Question

(ii) 2 women and 5 men can together finish an embroidery work in 4 days, while 3
women and 6 men can finish it in 3 days. Find the time taken by l woman alone to
finish the work, and also that taken by 1 man alone.​

Answer 1

Step-by-step explanation:

$\bf{\underline{\underline\red{Given:-}}}$

• 2 women and 5 men can together finish an embroidery work in 4 days.

• 3 women and 6 men can finish the work in 3 days.

$\bf{\underline{\underline\blue{To\:Find:-}}}$

• The time taken by 1 woman alone to finish the work.

• The time taken by 1 man alone.

$\bf{\underline{\underline\green{Solution:-}}}$

Let the work done by man per day be x

And work done by women per day be y

According to the 1st condition:-

2 women and 5 men can together finish an embroidery work in 4 days.

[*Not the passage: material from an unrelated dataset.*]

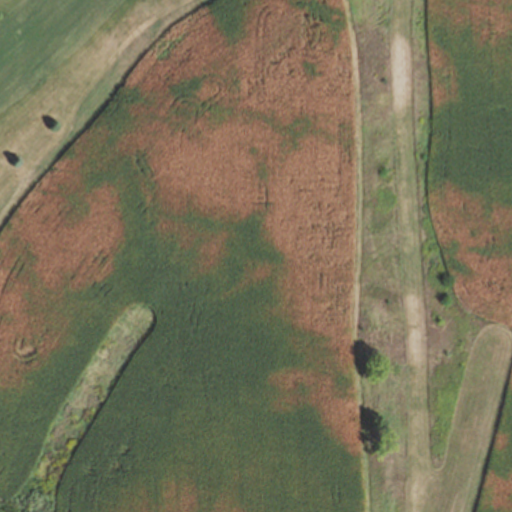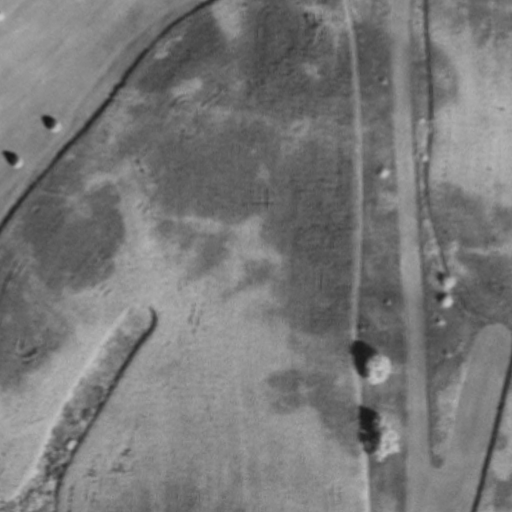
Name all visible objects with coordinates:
park: (255, 255)
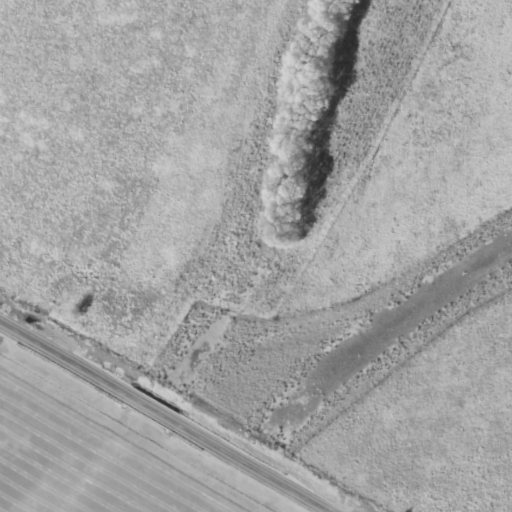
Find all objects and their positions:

Work done by 2 women and 5 men in one day = ¼

$\rm \implies5x + 2y = \dfrac{1}{4}......(i)$

According to the 2nd condition:-

3 women and 6 men can finish the work in 3 days.

Work done by 3 women and 6 men in one day =⅓

$\rm \implies6x + 3y = \dfrac{1}{3}......(ii)$

Multiplying 3 with equation (i) and 2 with equation (ii)

$\rm \implies3\bigg(5x + 2y = \dfrac{1}{4} \bigg)$

$\rm \implies15x + 6y = \dfrac{3}{4}......(iii)$

$\rm \implies2 \bigg(6x + 3y = \dfrac{1}{3} \bigg)$

$\rm \implies12x + 6y = \dfrac{2}{3} ......(iv)$

Subtracting equation (iv) from (iii)

$\rm \implies(15x + 6y) - (12x + 6y) = \dfrac{3}{4} - \dfrac{2}{3}$

$\rm \implies15x + 6y - 12x + 6y = \dfrac{9 - 8}{12}$

$\rm \implies3x = \dfrac{1}{12}$

$\rm \implies x = \dfrac{1}{12 \times 3}$

$\rm \implies x = \dfrac{1}{36}$

Substituting x = 1/36 in equation (i)

$\rm \implies 5x + 2y= \dfrac{1}{4}$

$\rm \implies \dfrac{5}{36} + 2y= \dfrac{1}{4}$

$\rm \implies 2y= \dfrac{1}{4} - \dfrac{5}{36}$

$\rm \implies 2y= \dfrac{9 - 5}{36}$

$\rm \implies 2y= \dfrac{4}{36}$

$\rm \implies 2y= \dfrac{1}{9}$

$\rm \implies y= \dfrac{1}{18}$

We have:-

Work done by 1 man in 1 day = $\dfrac{1}{36}$

Work done by 1 woman in 1 day = $\dfrac{1}{18}$

Therefore:-

Time taken by 1 man alone to finish the work = 36 days.

Time taken by 1 woman alone to finish the work = 18 days.